### AIM OF THE TASK
Would you write out the entries below, every one of them, exactly?

---- DATA FOR THE TASK

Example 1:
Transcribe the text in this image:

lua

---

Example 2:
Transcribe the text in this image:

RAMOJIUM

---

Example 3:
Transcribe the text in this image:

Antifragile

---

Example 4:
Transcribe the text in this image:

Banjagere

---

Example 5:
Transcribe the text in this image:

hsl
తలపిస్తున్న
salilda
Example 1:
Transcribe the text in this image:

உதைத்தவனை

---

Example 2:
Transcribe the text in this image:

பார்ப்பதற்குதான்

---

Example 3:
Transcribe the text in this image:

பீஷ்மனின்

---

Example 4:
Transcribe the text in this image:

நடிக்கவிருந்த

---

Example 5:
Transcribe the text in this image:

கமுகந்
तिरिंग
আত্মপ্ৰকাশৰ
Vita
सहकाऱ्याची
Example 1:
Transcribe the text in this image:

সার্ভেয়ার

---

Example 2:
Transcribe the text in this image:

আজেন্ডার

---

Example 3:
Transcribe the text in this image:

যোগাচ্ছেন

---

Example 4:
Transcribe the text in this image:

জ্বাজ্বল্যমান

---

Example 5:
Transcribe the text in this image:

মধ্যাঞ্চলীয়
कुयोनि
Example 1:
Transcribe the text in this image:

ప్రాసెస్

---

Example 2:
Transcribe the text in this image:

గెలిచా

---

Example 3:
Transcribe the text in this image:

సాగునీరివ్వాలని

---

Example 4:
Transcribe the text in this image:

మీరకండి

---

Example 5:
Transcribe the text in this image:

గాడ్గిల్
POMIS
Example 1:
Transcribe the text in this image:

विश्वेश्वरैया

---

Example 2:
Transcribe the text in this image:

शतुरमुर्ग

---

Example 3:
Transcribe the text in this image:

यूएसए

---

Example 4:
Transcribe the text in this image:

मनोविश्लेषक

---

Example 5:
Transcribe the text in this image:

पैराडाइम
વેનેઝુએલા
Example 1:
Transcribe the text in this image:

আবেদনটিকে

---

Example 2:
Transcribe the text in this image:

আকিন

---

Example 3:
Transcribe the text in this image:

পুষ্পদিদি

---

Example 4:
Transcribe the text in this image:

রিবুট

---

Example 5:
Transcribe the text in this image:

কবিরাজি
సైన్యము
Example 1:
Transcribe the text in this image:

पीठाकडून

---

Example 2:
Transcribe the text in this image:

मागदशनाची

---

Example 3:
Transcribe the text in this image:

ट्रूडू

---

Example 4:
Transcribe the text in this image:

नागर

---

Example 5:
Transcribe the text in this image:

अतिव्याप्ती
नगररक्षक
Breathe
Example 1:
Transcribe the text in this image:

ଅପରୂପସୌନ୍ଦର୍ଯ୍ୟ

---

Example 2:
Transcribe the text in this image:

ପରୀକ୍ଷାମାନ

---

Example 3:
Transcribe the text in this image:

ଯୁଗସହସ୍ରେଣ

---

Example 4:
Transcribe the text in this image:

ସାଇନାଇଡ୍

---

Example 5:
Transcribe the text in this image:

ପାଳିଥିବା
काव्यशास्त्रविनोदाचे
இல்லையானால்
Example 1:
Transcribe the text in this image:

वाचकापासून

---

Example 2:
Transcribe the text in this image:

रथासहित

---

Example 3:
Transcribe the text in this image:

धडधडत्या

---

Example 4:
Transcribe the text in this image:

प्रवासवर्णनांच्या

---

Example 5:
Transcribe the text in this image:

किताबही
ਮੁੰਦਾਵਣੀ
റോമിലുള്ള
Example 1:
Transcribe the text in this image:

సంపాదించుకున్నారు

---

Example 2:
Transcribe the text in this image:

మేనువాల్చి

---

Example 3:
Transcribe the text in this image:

--------

### WRITTEN RESPONSE
Example 1:
Transcribe the text in this image:

lua

---

Example 2:
Transcribe the text in this image:

RAMOJIUM

---

Example 3:
Transcribe the text in this image:

Antifragile

---

Example 4:
Transcribe the text in this image:

Banjagere

---

Example 5:
Transcribe the text in this image:

hsl
తలపిస్తున్న
salilda
Example 1:
Transcribe the text in this image:

உதைத்தவனை

---

Example 2:
Transcribe the text in this image:

பார்ப்பதற்குதான்

---

Example 3:
Transcribe the text in this image:

பீஷ்மனின்

---

Example 4:
Transcribe the text in this image:

நடிக்கவிருந்த

---

Example 5:
Transcribe the text in this image:

கமுகந்
तिरिंग
আত্মপ্ৰকাশৰ
Vita
सहकाऱ्याची
Example 1:
Transcribe the text in this image:

সার্ভেয়ার

---

Example 2:
Transcribe the text in this image:

আজেন্ডার

---

Example 3:
Transcribe the text in this image:

যোগাচ্ছেন

---

Example 4:
Transcribe the text in this image:

জ্বাজ্বল্যমান

---

Example 5:
Transcribe the text in this image:

মধ্যাঞ্চলীয়
कुयोनि
Example 1:
Transcribe the text in this image:

ప్రాసెస్

---

Example 2:
Transcribe the text in this image:

గెలిచా

---

Example 3:
Transcribe the text in this image:

సాగునీరివ్వాలని

---

Example 4:
Transcribe the text in this image:

మీరకండి

---

Example 5:
Transcribe the text in this image:

గాడ్గిల్
POMIS
Example 1:
Transcribe the text in this image:

विश्वेश्वरैया

---

Example 2:
Transcribe the text in this image:

शतुरमुर्ग

---

Example 3:
Transcribe the text in this image:

यूएसए

---

Example 4:
Transcribe the text in this image:

मनोविश्लेषक

---

Example 5:
Transcribe the text in this image:

पैराडाइम
વેનેઝુએલા
Example 1:
Transcribe the text in this image:

আবেদনটিকে

---

Example 2:
Transcribe the text in this image:

আকিন

---

Example 3:
Transcribe the text in this image:

পুষ্পদিদি

---

Example 4:
Transcribe the text in this image:

রিবুট

---

Example 5:
Transcribe the text in this image:

কবিরাজি
సైన్యము
Example 1:
Transcribe the text in this image:

पीठाकडून

---

Example 2:
Transcribe the text in this image:

मागदशनाची

---

Example 3:
Transcribe the text in this image:

ट्रूडू

---

Example 4:
Transcribe the text in this image:

नागर

---

Example 5:
Transcribe the text in this image:

अतिव्याप्ती
नगररक्षक
Breathe
Example 1:
Transcribe the text in this image:

ଅପରୂପସୌନ୍ଦର୍ଯ୍ୟ

---

Example 2:
Transcribe the text in this image:

ପରୀକ୍ଷାମାନ

---

Example 3:
Transcribe the text in this image:

ଯୁଗସହସ୍ରେଣ

---

Example 4:
Transcribe the text in this image:

ସାଇନାଇଡ୍

---

Example 5:
Transcribe the text in this image:

ପାଳିଥିବା
काव्यशास्त्रविनोदाचे
இல்லையானால்
Example 1:
Transcribe the text in this image:

वाचकापासून

---

Example 2:
Transcribe the text in this image:

रथासहित

---

Example 3:
Transcribe the text in this image:

धडधडत्या

---

Example 4:
Transcribe the text in this image:

प्रवासवर्णनांच्या

---

Example 5:
Transcribe the text in this image:

किताबही
ਮੁੰਦਾਵਣੀ
റോമിലുള്ള
Example 1:
Transcribe the text in this image:

సంపాదించుకున్నారు

---

Example 2:
Transcribe the text in this image:

మేనువాల్చి

---

Example 3:
Transcribe the text in this image:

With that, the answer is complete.